Two common misconceptions can have you wondering where your trolling motor's battery power went.

Have you ever felt that your trolling motor batteries short you on running time between battery charges? When you divide the amp hour (AH) ratings on your battery labels by your motor's average amp draw, do you suspect your actual motor running time comes up short? Well, your suspicions are correct, and the devil is in the details.

You probably already know that a battery's amp hour rating tells you how many hours a battery can carry a particular amp load. A 100 AH battery, for instance, should be able to carry a 5-amp load for 20 hours because 5 amps x 20 hours = 100 amp hours. What you may not know is that amp hour ratings are based on a specific length of time. They are calculated at, and are most accurate at, a 20-hour rate.

A German scientist named W. Peukert discovered back in 1897 that a lead-acid battery's ability to deliver its total amp capacity is not exactly linear. He found that the total number of amps available varies with the rate at which the battery is discharged. Heavier loads deplete a battery's amp capacity faster than strict amp hour calculations show they should.

While a 100 AH battery can carry a 5 amp load for 20 hours, the same battery cannot carry a 25 amp load for 4 hours even though 25 amps x 4 hours also equals 100 amp hours. The heavier 25 amp load depletes the battery in noticeably less than four hours, which means the battery has less than 100 AH of capacity at this higher discharge rate.
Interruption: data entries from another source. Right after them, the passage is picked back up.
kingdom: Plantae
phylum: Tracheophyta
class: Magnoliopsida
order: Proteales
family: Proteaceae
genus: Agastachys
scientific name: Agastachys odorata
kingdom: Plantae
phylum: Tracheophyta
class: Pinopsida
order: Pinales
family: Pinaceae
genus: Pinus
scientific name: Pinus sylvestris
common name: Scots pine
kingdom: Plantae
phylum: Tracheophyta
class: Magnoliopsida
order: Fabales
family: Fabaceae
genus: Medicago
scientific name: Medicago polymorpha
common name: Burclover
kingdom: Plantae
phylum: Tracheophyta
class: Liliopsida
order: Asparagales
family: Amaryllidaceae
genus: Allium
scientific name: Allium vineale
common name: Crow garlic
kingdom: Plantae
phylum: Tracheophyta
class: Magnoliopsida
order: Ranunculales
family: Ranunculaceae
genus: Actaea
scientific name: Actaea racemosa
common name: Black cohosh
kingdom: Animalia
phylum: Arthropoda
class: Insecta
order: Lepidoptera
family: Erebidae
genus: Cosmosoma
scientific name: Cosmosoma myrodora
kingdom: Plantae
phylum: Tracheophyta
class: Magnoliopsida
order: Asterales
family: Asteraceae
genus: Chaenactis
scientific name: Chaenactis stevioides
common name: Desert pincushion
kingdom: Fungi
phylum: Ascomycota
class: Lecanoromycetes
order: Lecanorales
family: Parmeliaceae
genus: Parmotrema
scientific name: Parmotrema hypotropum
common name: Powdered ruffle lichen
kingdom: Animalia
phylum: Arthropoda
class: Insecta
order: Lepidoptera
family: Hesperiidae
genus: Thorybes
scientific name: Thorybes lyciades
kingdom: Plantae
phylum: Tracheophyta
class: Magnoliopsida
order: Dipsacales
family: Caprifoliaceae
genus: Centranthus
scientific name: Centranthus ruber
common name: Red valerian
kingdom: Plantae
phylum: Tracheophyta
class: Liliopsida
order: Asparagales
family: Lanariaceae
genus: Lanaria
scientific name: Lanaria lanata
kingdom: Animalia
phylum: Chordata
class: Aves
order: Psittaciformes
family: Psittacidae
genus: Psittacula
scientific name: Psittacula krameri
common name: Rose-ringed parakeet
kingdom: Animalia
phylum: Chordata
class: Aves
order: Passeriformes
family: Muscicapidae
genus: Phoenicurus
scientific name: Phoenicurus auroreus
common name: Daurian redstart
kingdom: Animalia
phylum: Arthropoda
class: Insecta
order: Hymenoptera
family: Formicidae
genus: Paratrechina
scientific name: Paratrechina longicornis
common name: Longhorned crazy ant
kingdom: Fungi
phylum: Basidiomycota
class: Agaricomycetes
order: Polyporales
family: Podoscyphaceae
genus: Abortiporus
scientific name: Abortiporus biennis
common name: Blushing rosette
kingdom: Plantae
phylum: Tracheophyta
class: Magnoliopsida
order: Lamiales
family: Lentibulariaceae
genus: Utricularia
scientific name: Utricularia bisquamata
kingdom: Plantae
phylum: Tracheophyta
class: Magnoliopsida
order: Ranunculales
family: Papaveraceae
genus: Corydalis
The reserve capacity (RC) rating on a deep-cycle battery is a better indicator of how long a battery can run trolling motors because it is based on a heavier amp draw rather than a time period. The RC rating tells you the number of minutes the battery can deliver a 25-amp load before it becomes officially discharged.

You can see evidence of Peukert's Law just by looking at the label of a deep cycle battery and comparing the AH and RC ratings. Exide's Megacycle MC31 battery, for instance, has a 100 AH rating and an RC rating of 200 minutes. If amp hours were truly linear and constant across all loads, this battery could carry a 25-amp load for four hours because 25 amps x 4 hours = 100 amp hours. Four hours is 240 minutes, but the battery's label carries an RC rating of only 200 minutes, almost 20 percent less!

My best educated guess is that 25 amps is very close to the average amp draw of a trolling motor on an average fishing day - and I'd guess that the amount of motor running time you get from your batteries is about 20 percent less than what you feel you should get.

The second misconception many anglers have is the belief that a 24-volt trolling motor will run twice as long as a 12-volt model because it has two batteries. This isn't true, and to make things even more confusing you can wire up two batteries in parallel (plus to plus and minus to minus) and they will a run a 12-volt motor twice as long.

A remarkable engineer, remarkable in that he could explain technical terms in plain enough English for me to understand them the first time, told me that the difference in voltage is the key. He suggested thinking of the amps in a battery as gallons of water and voltage as the pressure moving the water. A pressure of 12 volts drains one battery in the same amount of time that 24 volts (twice the pressure) drains two batteries. A 24-volt motor runs longer than a 12 volt model (but not twice as long) simply because it is more efficient. Most high-draw home appliances operate at 220 volts instead of 110 for the same reason.

I realize that all these details take up a lot of the average brain's RAM, but memorizing them almost guarantees that if the opportunity presents itself you can win the cold beverage of your choice from your unsuspecting fellow angler.